In the battleground state of Pennsylvania, Stepien said attacks on Biden's trade record and support of the Green New Deal resonates with voters. "This is a case we will be making to the people of Pennsylvania over and over and over again," Stepien added. On several instances, Stepien brushed aside polls that show President Trump losing support in key states, calling them "useless." Stepien said the campaign's internal numbers paint a different story, adding "that is why we have exuded quiet confidence in our plan and in our mission." The president's new campaign manager also pointed to a change in voter registration numbers in several battleground states that show GOP voter registration is up while Democratic voter registration is down as reasons for optimism. Stepien credited Mr. Trump for an increase in Republican voter registration in battleground states like Florida, North Carolina, Minnesota and Pennsylvania. He claimed pollsters are missing this trend while conducting their polls. "Poll numbers are going to go up. Poll numbers are going to go down. But, what is constant is the voter registration trend in the state," Stepien said while specifically talking about the state of Pennsylvania. "It's in our favor. And it's not something polling is picking up, because honestly, I don't think pollsters have taken the time to recalibrate the samples they're getting," he added.
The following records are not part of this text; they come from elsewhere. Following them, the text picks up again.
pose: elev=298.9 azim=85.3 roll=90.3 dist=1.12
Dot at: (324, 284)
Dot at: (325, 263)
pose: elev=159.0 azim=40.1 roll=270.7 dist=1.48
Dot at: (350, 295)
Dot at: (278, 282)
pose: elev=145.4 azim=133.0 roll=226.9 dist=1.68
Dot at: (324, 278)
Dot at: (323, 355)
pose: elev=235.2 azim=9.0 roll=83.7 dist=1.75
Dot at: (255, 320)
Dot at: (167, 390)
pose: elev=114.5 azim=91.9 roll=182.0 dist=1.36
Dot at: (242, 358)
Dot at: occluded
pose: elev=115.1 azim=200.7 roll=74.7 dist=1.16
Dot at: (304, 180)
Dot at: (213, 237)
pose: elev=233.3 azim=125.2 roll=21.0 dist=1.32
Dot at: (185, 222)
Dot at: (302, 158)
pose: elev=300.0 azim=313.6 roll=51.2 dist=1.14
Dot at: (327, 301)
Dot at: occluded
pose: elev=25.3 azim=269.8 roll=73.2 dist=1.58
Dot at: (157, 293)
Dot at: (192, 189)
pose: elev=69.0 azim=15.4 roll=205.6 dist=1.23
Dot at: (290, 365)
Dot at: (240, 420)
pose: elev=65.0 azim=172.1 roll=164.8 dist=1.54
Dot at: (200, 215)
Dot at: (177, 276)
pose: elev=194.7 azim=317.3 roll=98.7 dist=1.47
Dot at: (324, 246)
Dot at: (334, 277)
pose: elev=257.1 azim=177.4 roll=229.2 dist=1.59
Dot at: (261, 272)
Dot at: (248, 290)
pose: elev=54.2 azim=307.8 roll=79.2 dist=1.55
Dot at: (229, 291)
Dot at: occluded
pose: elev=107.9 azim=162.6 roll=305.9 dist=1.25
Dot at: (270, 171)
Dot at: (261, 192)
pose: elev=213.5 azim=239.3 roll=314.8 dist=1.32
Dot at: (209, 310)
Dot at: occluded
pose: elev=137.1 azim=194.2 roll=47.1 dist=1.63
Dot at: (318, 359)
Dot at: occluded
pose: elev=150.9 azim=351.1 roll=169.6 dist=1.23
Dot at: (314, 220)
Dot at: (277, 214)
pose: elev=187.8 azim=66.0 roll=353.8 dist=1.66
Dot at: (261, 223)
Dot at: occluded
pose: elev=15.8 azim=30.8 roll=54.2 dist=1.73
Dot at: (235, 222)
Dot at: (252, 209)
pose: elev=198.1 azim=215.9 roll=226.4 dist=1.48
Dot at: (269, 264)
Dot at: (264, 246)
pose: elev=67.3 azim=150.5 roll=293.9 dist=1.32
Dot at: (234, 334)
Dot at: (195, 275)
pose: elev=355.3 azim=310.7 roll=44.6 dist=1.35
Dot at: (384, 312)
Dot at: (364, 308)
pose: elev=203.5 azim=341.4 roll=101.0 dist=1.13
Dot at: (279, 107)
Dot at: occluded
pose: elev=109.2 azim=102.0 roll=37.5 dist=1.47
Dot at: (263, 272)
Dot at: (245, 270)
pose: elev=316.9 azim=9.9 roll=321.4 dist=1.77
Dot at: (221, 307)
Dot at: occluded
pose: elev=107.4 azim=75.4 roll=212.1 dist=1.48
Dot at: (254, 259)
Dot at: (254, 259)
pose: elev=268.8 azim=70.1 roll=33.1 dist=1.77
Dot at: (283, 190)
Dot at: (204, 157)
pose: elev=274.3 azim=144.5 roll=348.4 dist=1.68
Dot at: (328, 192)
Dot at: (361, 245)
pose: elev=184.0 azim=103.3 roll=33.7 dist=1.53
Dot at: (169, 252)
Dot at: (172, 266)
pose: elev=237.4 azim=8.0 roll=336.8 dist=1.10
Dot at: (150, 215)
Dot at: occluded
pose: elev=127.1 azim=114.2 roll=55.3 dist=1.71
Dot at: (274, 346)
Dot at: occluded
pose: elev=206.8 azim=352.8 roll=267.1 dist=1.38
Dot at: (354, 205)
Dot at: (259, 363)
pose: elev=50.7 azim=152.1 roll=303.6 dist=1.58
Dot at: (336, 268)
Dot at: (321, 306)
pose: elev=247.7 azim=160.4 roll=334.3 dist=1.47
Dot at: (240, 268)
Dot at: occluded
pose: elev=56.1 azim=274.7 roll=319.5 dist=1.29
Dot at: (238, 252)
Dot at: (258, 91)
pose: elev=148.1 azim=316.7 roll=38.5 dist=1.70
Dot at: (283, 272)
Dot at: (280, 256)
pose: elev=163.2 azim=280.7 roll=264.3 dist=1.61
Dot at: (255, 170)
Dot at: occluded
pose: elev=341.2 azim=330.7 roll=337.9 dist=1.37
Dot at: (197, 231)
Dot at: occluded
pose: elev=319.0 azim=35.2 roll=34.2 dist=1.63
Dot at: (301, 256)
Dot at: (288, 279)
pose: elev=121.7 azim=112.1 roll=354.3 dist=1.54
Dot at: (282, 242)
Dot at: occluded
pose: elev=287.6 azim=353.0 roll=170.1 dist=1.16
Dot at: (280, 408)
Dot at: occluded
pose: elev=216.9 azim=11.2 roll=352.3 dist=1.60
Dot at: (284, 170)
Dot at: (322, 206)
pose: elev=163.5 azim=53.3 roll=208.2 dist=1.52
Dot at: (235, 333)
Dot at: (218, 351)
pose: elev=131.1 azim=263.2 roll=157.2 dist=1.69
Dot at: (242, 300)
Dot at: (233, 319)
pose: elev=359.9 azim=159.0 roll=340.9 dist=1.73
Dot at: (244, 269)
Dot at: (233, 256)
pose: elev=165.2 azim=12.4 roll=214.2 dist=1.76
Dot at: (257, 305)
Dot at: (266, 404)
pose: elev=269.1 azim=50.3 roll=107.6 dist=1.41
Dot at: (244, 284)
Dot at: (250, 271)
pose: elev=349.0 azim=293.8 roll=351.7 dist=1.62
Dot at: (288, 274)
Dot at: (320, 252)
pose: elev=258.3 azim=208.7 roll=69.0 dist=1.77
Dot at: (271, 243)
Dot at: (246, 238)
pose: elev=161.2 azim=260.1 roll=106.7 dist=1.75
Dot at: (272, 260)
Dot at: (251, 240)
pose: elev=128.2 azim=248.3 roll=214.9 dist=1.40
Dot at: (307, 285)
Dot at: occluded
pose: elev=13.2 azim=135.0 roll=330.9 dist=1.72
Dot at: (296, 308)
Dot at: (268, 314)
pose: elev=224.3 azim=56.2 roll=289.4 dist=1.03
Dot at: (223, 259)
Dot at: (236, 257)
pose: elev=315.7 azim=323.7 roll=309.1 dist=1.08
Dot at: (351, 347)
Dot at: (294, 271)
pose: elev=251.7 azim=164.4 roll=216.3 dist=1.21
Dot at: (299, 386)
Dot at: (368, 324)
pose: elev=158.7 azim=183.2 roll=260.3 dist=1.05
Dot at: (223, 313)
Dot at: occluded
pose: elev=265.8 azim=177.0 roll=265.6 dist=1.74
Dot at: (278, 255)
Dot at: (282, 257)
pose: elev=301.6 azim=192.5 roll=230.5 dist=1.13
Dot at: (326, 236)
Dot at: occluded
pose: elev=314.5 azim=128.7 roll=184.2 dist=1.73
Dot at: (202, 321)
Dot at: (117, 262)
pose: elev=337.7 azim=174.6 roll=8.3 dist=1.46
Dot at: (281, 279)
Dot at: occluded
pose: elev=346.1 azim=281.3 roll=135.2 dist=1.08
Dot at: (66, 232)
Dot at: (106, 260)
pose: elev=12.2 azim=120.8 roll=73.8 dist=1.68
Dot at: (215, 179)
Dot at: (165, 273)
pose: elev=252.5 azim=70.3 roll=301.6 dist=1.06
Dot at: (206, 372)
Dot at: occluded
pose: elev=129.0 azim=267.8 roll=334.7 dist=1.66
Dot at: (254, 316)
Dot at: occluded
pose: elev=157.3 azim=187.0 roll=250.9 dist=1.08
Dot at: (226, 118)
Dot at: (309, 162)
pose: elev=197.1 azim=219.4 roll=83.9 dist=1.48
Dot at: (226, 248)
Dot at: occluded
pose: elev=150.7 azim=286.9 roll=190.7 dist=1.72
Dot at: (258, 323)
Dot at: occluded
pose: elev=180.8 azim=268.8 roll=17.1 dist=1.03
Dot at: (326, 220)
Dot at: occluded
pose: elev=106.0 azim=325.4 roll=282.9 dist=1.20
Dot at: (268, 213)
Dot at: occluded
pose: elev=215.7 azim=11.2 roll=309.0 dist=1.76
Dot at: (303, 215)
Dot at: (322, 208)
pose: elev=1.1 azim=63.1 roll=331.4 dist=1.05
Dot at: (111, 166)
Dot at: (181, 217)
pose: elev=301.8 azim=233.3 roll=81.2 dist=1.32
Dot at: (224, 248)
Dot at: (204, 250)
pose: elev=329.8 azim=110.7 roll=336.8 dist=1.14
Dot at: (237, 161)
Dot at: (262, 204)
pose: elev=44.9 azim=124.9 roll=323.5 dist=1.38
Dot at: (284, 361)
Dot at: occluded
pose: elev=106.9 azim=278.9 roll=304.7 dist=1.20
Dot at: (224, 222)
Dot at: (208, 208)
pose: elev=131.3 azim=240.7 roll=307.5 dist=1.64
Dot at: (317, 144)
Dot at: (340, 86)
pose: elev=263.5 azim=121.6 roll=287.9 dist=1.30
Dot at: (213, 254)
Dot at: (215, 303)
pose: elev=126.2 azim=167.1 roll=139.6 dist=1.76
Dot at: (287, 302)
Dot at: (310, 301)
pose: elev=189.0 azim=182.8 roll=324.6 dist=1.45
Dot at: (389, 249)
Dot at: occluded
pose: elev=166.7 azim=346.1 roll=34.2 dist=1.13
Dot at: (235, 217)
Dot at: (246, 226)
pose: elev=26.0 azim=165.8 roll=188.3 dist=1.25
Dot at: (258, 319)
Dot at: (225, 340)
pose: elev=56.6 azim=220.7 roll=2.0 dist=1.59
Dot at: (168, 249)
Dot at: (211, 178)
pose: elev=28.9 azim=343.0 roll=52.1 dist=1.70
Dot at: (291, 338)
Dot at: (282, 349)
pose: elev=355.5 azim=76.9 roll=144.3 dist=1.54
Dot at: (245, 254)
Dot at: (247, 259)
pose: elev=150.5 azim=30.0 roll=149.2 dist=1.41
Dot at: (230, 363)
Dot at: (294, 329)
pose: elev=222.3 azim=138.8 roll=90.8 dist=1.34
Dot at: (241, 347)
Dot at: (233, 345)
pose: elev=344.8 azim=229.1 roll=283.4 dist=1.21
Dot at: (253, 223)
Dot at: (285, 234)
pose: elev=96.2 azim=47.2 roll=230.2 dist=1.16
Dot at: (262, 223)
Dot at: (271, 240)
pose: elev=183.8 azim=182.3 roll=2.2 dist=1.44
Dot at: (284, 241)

A recent CBS News Battleground Tracker poll found Mr. Trump trailing Biden in the key state of Florida and tied in Arizona and Texas – all states that have become coronavirus pandemic hot spots. On Thursday, Mr. Trump announced he would no longer hold the Republican National Convention in Jacksonville due to the spike of cases in Florida. Stepien acknowledged that "traveling is a little harder these days" but argued the campaign's digital operation, number of surrogates, and a ground game that has been deployed to battleground states for more than a year, gives President Trump an advantage over his opponent. "It's really hard to get on the ground as the Biden team is doing right now, to develop relationships and contacts, and start doing the job of field staff," Stepien said. He added the Trump campaign has 186 staffers in Florida, 116 staffers in Ohio, over 100 in North Carolina, 80 in Arizona and 49 in Minnesota.
Pete Buttigieg, once a Democratic campaign staffer in the offices of the Arizona Democratic Party, became the latest of several prominent Democrats who on Friday rallied behind the state party following a blaze that consumed their headquarters overnight. CBS News campaign reporter Alex Tin reports that no injuries or deaths were claimed by the fire overnight, which the Phoenix Fire Department is now investigating for arson. The incident comes just one day after police in another Arizona town released the results of an investigation into damage to a local Republican party office there. GOP officials initially feared a gunshot had been fired at a local Trump campaign meeting, though authorities later determined the incident was likely the result of a glass marble being thrown through a window.